The Kalash people of Pakistan were found to have chunks of DNA from an ancient European population. Statistical analysis suggests a mixing event before 210 B.C., possibly from the army of Alexander the Great

This could reflect the invasion of India by Alexander the Great in 326 B.C. The Kalash claim to be descended from Alexander’s soldiers, as do several other groups in the region.

   Did Alexander the Great have a Scottish regiment?  Perhaps that explains why he was so successful.

    "Sir, it was an ambush there were 2 of them" - traditional.

     Not entirely impossible - it is known that after 1066 much of the Byzantine Empire's Varangian Guard, nominally Vikings, was made up of English warriors driven out by the Norman Conquest, but at that stage the Norse had established trade routes across Russia (the Russ were Norse conquerors)  so there was the contact.

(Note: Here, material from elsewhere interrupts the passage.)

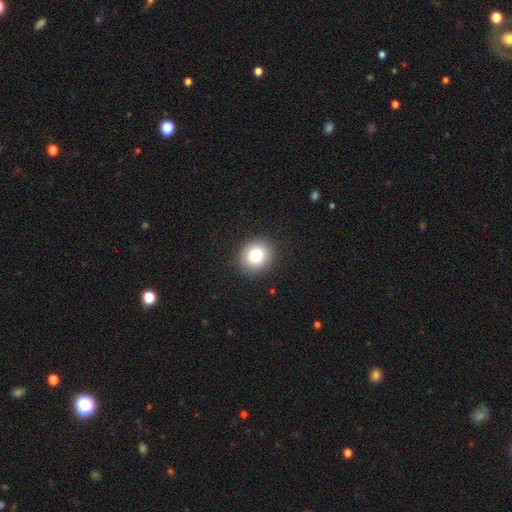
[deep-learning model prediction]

     This is part of the newly produced Genetic Atlas of Human Diversity. The amount of information available in each of our DNA is incredible (I am told that unlinking 1 DNA coil it could be stretched to the Moon) and we have barely started being able to read them.

Labels: , ,


Comments:
If the Scots are really Trojans then the Trojans are really Scots. They could have joined up with Big Lexie as he passed through.

Easy peasy. But not Japanesey.
 
Post a Comment

<< Home

This page is powered by Blogger. Isn't yours?

British Blogs.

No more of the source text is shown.